The Supreme Court had previously directed JKC to deposit ₹150 crore in cash in January as part of the resolution plan. Chief Justice Chandrachud emphasized the importance of this requirement, noting that failing to comply would indicate that JKC is not adhering to the resolution framework established for Jet Airways. “We didn’t give you an option; we direct you to pay ₹150 crore. If you don’t have it, then that means you are not compliant with the resolution,” he stated firmly.
The case highlights the complexities involved in the resolution process of financially troubled companies in India, particularly in the aviation sector, which has faced significant challenges in recent years. The fate of Jet Airways hangs in the balance as JKC seeks to revive the airline and restore its former glory, while lenders appear to have conflicting interests.

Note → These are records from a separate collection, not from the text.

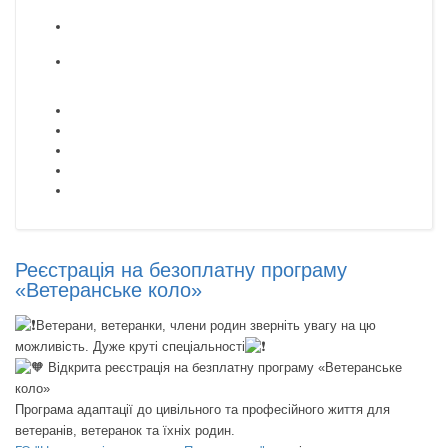
Реєстрація на безоплатну програму
«Ветеранське коло»
Ветерани, ветеранки, члени родин зверніть увагу на цю
можливість. Дуже круті спеціальності
Відкрита реєстрація на безплатну програму «Ветеранське
коло»
Програма адаптації до цивільного та професійного життя для
ветеранів, ветеранок та їхніх родин.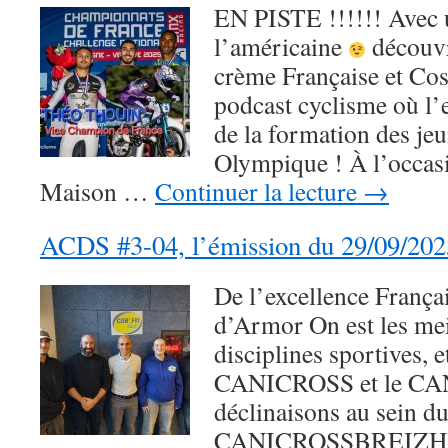
EN PISTE !!!!!! Avec u
l’américaine
découvr
crème Française et Co
podcast cyclisme où l’e
de la formation des je
Olympique ! À l’occasi
Maison …
Continuer la lecture
→
ACDS #3-04, l’émission du 29/09/202
De l’excellence França
d’Armor On est les mei
disciplines sportives, e
CANICROSS et le CAN
déclinaisons au sein d
CANICROSSBREIZH de 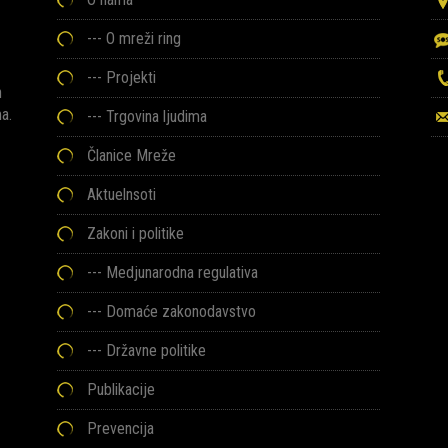
---
O mreži ring
---
Projekti
h
ma.
---
Trgovina ljudima
Članice Mreže
Aktuelnsoti
Zakoni i politike
--- Medjunarodna regulativa
--- Domaće zakonodavstvo
--- Državne politike
Publikacije
Prevencija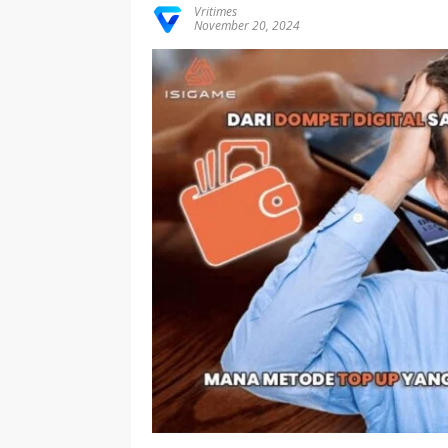
Vritimes
November 20, 2024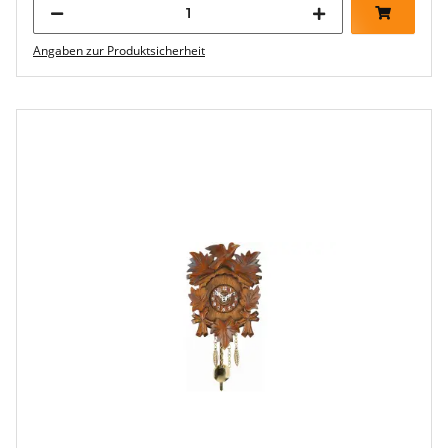
Angaben zur Produktsicherheit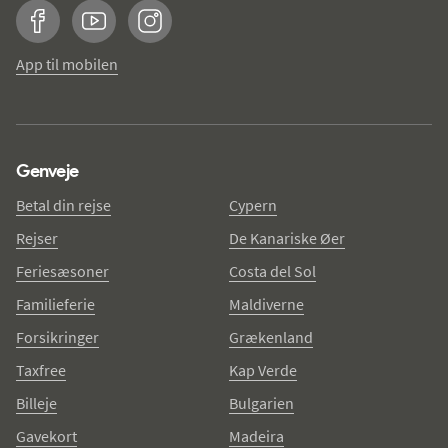
Facebook
YouTube
Instagram
App til mobilen
Genveje
Betal din rejse
Cypern
Rejser
De Kanariske Øer
Feriesæsoner
Costa del Sol
Familieferie
Maldiverne
Forsikringer
Grækenland
Taxfree
Kap Verde
Billeje
Bulgarien
Gavekort
Madeira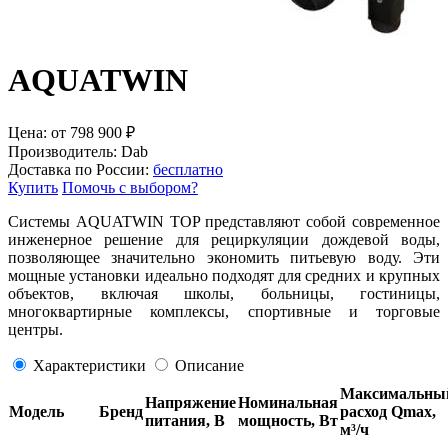
AQUATWIN
Цена:
от
798 900
₽
Производитель:
Dab
Доставка по России:
бесплатно
Купить
Помочь с выбором?
Системы AQUATWIN TOP представляют собой современное
инженерное решение для рециркуляции дождевой воды,
позволяющее значительно экономить питьевую воду. Эти
мощные установки идеально подходят для средних и крупных
объектов, включая школы, больницы, гостиницы,
многоквартирные комплексы, спортивные и торговые
центры.
Характеристики
Описание
Максимальны
Напряжение
Номинальная
Модель
Бренд
расход Qmax,
питания, В
мощность, Вт
м³/ч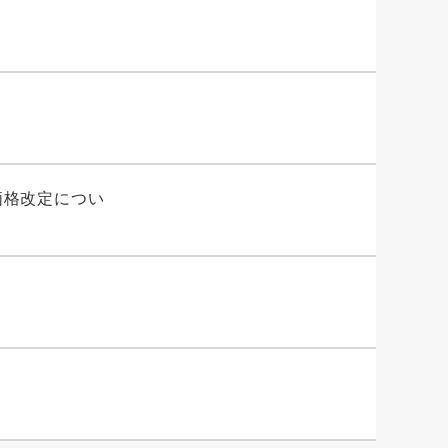
価格改定につい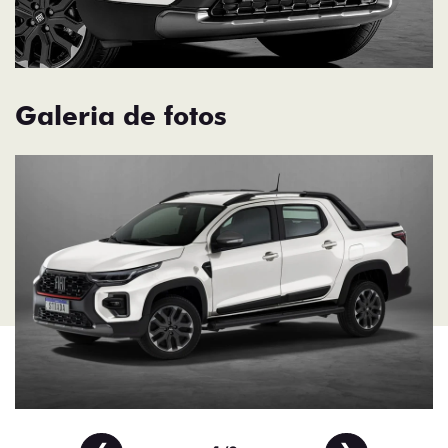
Galeria de fotos
❮
❯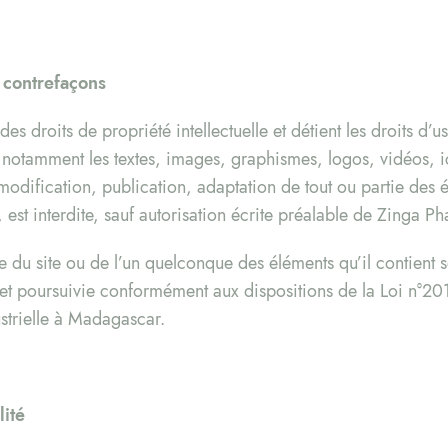
t contrefaçons
es droits de propriété intellectuelle et détient les droits d’u
t, notamment les textes, images, graphismes, logos, vidéos, i
odification, publication, adaptation de tout ou partie des é
 est interdite, sauf autorisation écrite préalable de Zinga P
ée du site ou de l’un quelconque des éléments qu’il contien
n et poursuivie conformément aux dispositions de la Loi n°2
ustrielle à Madagascar.
lité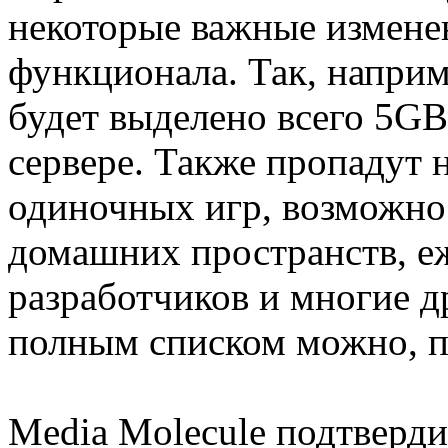
некоторые важные измене
функционала. Так, наприм
будет выделено всего 5GB
сервере. Также пропадут 
одиночных игр, возможно
домашних пространств, е
разработчиков и многие д
полным списком можно, 
Media Molecule подтверди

As the Supreme Court prepares to continue hearing the case on Thursday, the outcome will have significant implications not only for Jet Airways but also for the broader framework of corporate insolvency resolution in India. The court’s decision will determine whether JKC can proceed with its plans to revive the airline or if it will succumb to the pressures from the lenders seeking liquidation.
The aviation industry and stakeholders are watching closely, as the resolution of Jet Airways could set important precedents for future cases involving distressed airlines and highlight the critical need for collaboration among all parties involved in the resolution process. The developments in this case will undoubtedly have far-reaching consequences for the airline’s employees, customers, and the aviation market in India as a whole.